Saturday, 25 August 2018

Requirements Management in PEGA

Requirements Management
Requirements management helps ensure the business application you build validates and meets the needs of all customers and stakeholders. Requirements management is a continuous process throughout a project.
When building an application, you follow a set of requirements that define what the application must be able to do. The success of an implementation depends on your ability to understand, track, and trace these requirements.
Requirements management helps keep the project team organized and provides visibility into every aspect of the project.

Managing Requirements Using DCO


Using DCO, business and IT collaborate using a common visual model.
Every aspect of the application business goals, processes, UI, data models, even integration and security is captured visually.
Project team members have access to updated, consistent information. This helps to build a common understanding of the solution.
Requirements can be traced from inception through release to ensure that all requested functionality is delivered.

Business Objectives
Business objectives serve as the basis for decision making throughout analysis, design, and development of the Pega application. Specific, measurable objectives can be reported on as the Pega application is built. Completed objectives serve as a milestone to show stakeholders the measurable value delivered to the business by Pega.


Application Requirements

A requirement uses business language to describe what the application must do to meet your business needs.
Requirements can serve as an inventory of events, conditions, or functions that must be implemented and tracked in a development project.
A good requirement conveys the same meaning to multiple audiences.
A requirement uses business language to describe what the application must do to meet your business needs.
Requirements can range from high-level abstract statements of services to more detailed functional specifications.
Requirements can also provide benchmarks to test your application against.
Think of requirements as an inventory of events, conditions, or functions that must be implemented and tracked in a development project.

Five Types of Requirements
Business Rule - Identifies requirements usually associated with a specific use case or step in a process
Change Control - Identifies how to manage changes in the application
Enterprise Standard - Identifies requirements that apply across the enterprise, or are an industry standard that all applications must adhere to
Functional - Identifies a function that will be used in the application, such as calculations or data manipulation
Non-Functional - Identifies performance metrics, such as screen-to-screen interaction times

Application Specifications
Once you understand what you want to do, you need to turn your attention to how you are going to do it. Specifications define how you implement your application.
Specifications use business language to describe the steps needed to meet a requirement.

Many specifications may be linked to a single requirement.
A single specification may be linked to more than one requirement.

 
Traceability of Specifications and Requirements


In Pega, specifications are the center of traceability.
Traceability is the ability to link specifications back to business objectives and requirements, and forward to implementation artifacts, and test cases.

Relationship Between Pega Design Artifacts
In Pega, you link your business objectives, requirements, and specifications as you create them.
Business objectives are identified at the inception of the project.

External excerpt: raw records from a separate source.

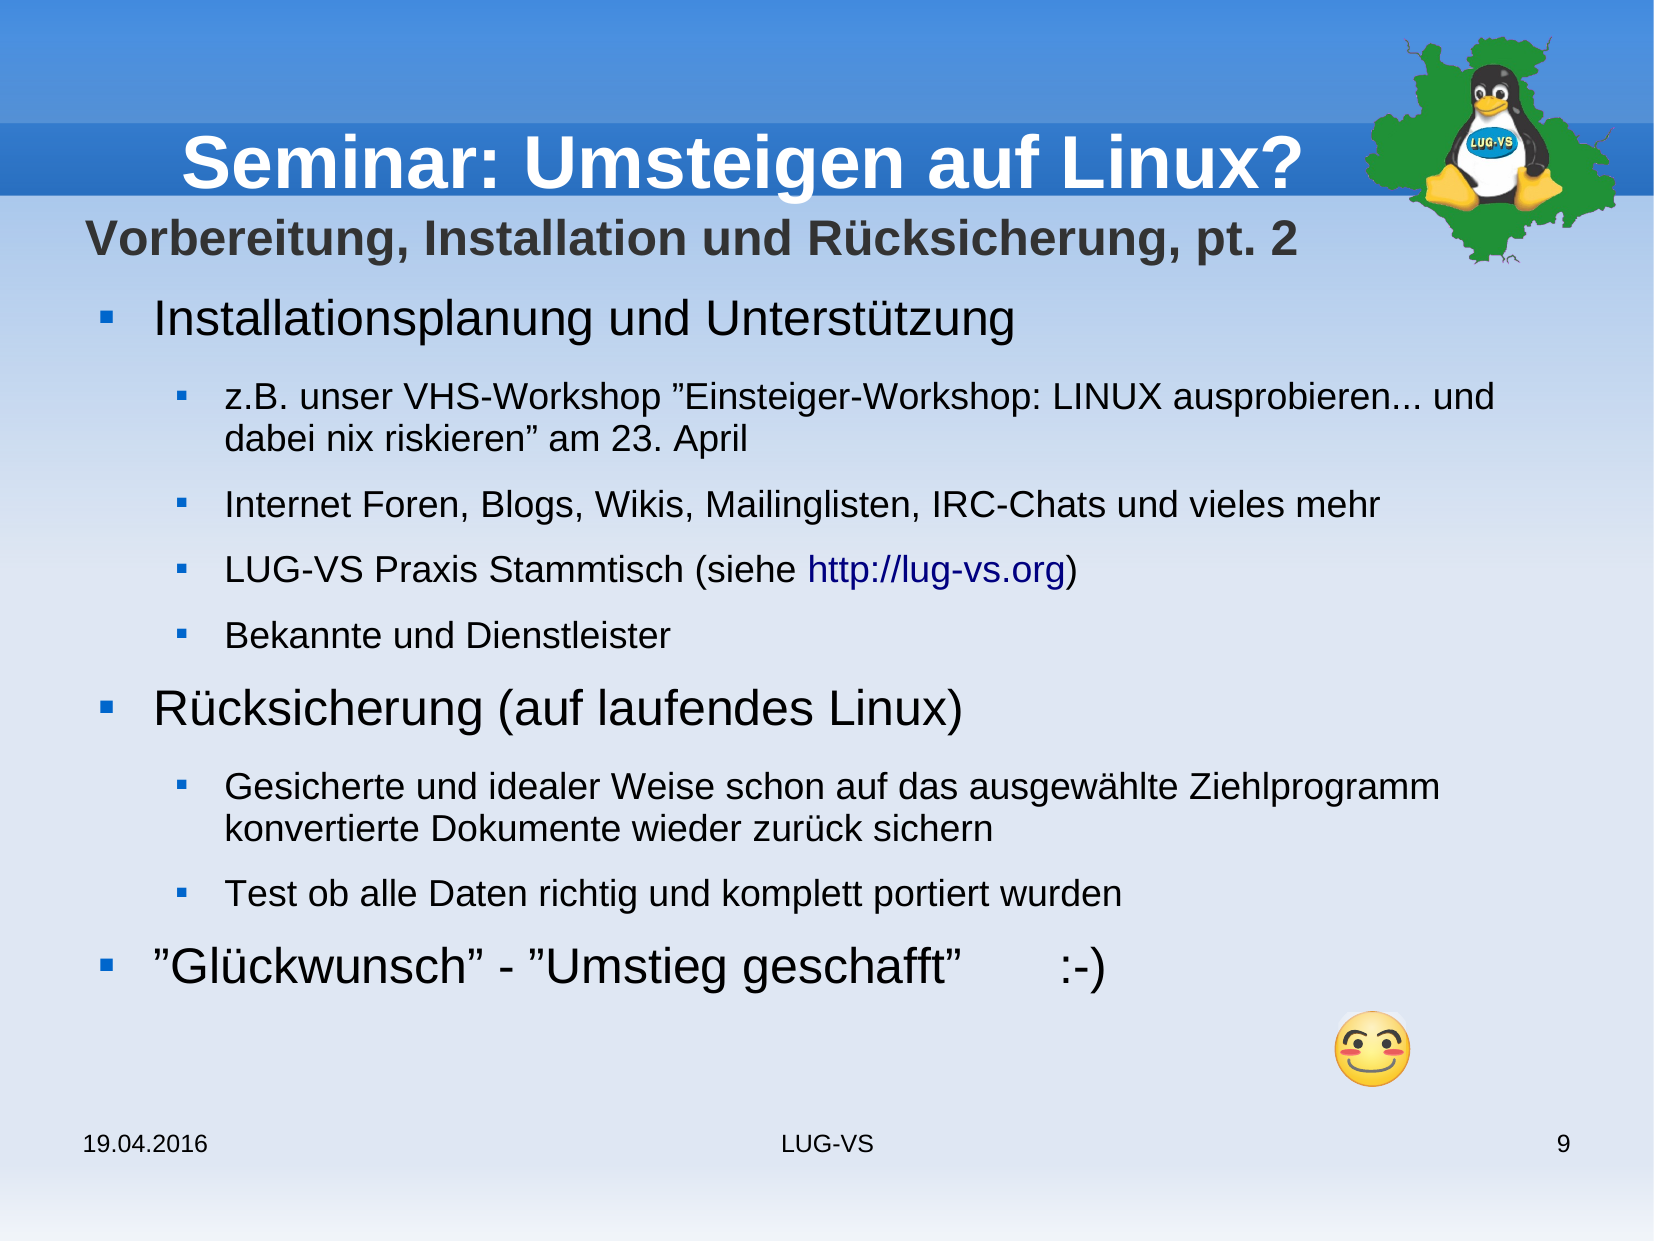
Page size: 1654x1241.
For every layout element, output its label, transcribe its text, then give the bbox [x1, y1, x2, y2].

list Installationsplanung und Unterstützung z.B. unser VHS-Workshop ”Einsteiger-Workshop: LINUX ausprobieren... und dabei nix riskieren” am 23. April Internet Foren, Blogs, Wikis, Mailinglisten, IRC-Chats und vieles mehr LUG-VS Praxis Stammtisch (siehe http://lug-vs.org) Bekannte und Dienstleister Rücksicherung (auf laufendes Linux) Gesicherte und idealer Weise schon auf das ausgewählte Ziehlprogramm konvertierte Dokumente wieder zurück sichern Test ob alle Daten richtig und komplett portiert wurden ”Glückwunsch” - ”Umstieg geschafft” :-) [82, 290, 1571, 1109]
title Seminar: Umsteigen auf Linux? [0, 59, 1489, 267]
picture [0, 0, 1654, 1241]
text_box Vorbereitung, Installation und Rücksicherung, pt. 2 [14, 209, 1418, 267]
picture [1489, 137, 1512, 149]
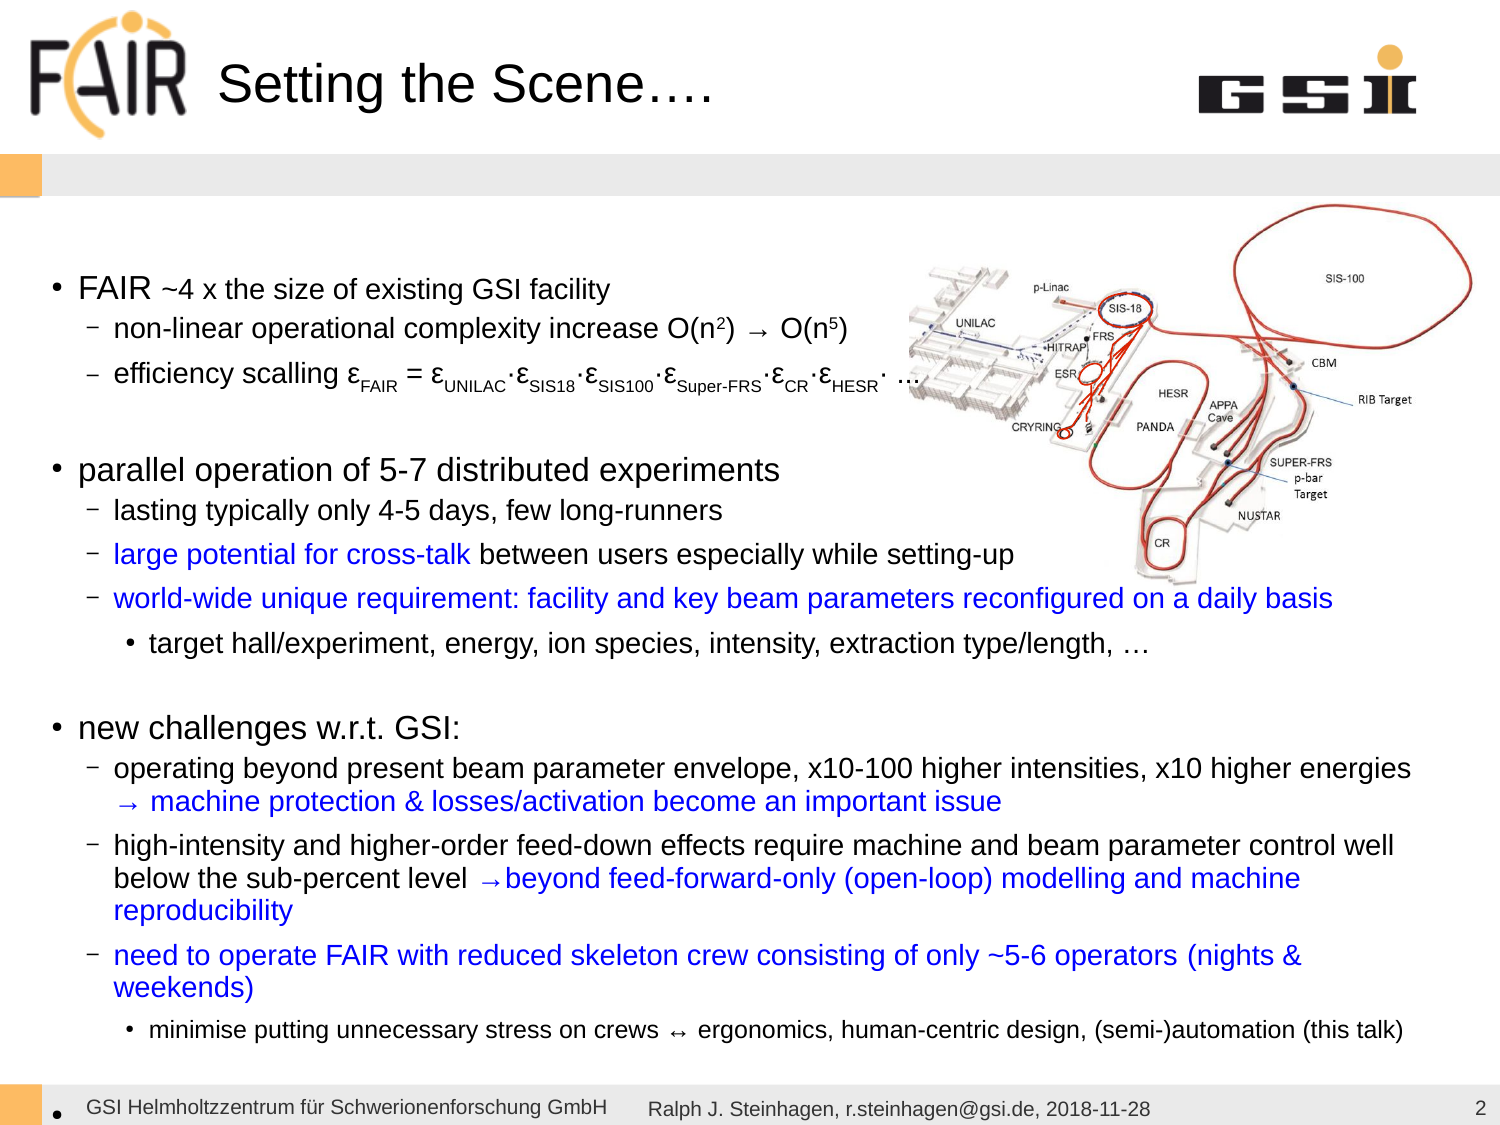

In the example the business objective identified was Eliminate errors in personal information.
A business architect elaborates on the Enroll in benefits online requirement and generates a set of specifications. At this time, you link specifications to the requirements they link to. By doing this, you have an accurate picture that they relate to one another. You also save time from having to do it later when there are more requirements and specifications to manage. When the specification is implemented, it is the system architects job to link the implementation to the specification. In the example, that is mapping the UI screen to the collect personal info specification.